Extract
________
Minister of Agriculture of Albania
- In office 5 July 1950 – 6 September 1951

Speaker of the Parliament of Albania
- In office 25 September 1973 – 27 December 1975

Personal details
- Born: December 6, 1924 Rekë, Dibër, North Macedonia (then Yugoslavia)
- Died: December 27, 1975 (aged 51) Durrës, Albania

= Iljas Reka =

Albanian politician (1924–1975)

Iljas Reka (6 December 1924 – 27 December 1975) was an Albanian politician. He served as Chairman of the Assembly of the Republic of Albania from 25 September 1973 to 27 December 1975.
________
Records supplied
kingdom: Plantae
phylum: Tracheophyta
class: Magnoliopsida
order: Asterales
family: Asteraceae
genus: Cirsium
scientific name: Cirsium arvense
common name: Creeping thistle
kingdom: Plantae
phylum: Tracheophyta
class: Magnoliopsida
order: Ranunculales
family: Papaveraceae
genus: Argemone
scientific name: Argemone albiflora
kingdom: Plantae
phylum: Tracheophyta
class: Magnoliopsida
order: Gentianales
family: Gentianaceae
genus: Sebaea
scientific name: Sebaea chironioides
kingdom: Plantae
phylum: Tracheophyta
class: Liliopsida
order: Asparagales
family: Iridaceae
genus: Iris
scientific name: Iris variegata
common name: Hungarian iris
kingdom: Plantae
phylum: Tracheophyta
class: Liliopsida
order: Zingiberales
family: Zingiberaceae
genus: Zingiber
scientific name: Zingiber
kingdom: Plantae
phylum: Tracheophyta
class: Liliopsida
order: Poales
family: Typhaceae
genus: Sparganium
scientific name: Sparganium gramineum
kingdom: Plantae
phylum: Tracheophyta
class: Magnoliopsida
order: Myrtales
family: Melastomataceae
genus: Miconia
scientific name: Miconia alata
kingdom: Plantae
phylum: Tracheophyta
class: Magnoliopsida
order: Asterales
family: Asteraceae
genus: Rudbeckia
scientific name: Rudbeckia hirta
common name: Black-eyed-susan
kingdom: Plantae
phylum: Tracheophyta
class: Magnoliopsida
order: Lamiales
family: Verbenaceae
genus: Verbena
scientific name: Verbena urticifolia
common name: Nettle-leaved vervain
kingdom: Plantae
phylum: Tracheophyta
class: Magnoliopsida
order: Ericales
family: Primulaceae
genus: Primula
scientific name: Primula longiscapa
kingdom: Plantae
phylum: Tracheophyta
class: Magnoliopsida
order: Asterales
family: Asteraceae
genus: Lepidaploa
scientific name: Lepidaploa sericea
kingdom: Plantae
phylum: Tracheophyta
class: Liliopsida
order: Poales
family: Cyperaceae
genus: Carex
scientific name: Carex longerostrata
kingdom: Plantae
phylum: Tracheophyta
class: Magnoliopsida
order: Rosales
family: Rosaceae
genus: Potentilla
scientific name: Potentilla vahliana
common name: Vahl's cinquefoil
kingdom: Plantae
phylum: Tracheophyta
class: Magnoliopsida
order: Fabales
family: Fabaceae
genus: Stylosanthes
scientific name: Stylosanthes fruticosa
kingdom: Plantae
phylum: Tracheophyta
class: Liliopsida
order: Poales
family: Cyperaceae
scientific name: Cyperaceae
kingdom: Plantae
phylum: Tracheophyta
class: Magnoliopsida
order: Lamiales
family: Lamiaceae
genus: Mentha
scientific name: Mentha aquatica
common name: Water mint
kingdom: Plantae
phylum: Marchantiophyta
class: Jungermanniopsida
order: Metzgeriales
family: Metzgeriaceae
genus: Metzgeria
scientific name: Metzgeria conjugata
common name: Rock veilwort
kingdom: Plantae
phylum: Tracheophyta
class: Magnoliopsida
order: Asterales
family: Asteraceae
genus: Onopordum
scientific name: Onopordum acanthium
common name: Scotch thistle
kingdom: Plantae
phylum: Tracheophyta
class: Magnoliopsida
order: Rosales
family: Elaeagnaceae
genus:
________
Problem set
- a) Determine whether each statement agrees with the text about Iljas Reka, answering yes or no and quoting the deciding words of the text: (i) Reka took office as Minister of Agriculture of Albania in 1950; (ii) Reka was born in Durrës; (iii) Reka died at the age of 51.
- b) Carry on the text about Iljas Reka, beginning after its final sentence.

Answers to the tasks
- a)
(i) Yes: "In office 5 July 1950 – 6 September 1951"
(ii) No: "Born: December 6, 1924 Rekë, Dibër, North Macedonia (then Yugoslavia)"
(iii) Yes: "Died: December 27, 1975 (aged 51)"

- b)
==Life==
Iljas Reka was born on December 6, 1924, in the region of Rekë, Dibër (present day North Macedonia). In 1943 he became a member of the Communist Party and subsequently joined the partisan group of Pezë, with the 22nd Brigade (8th and 4th divisions). From 1947 to 1948, he served as Deputy Minister of Agriculture. In the period between 1948–1949 and 1951–1974, he served as the first secretary of the Labor Party Committee in Durrës. In 1949–1950, he was appointed instructor in the branch organization of the Central Committee. Later from 1950–1951, Reka was promoted to Minister of Agriculture. In 1974–1975, he served as first secretary of the Party Committee in Lushnje. During this time, from 1973 to 1975, he was named Chairman of the People's Assembly. Reka died in Durrës on December 27, 1975.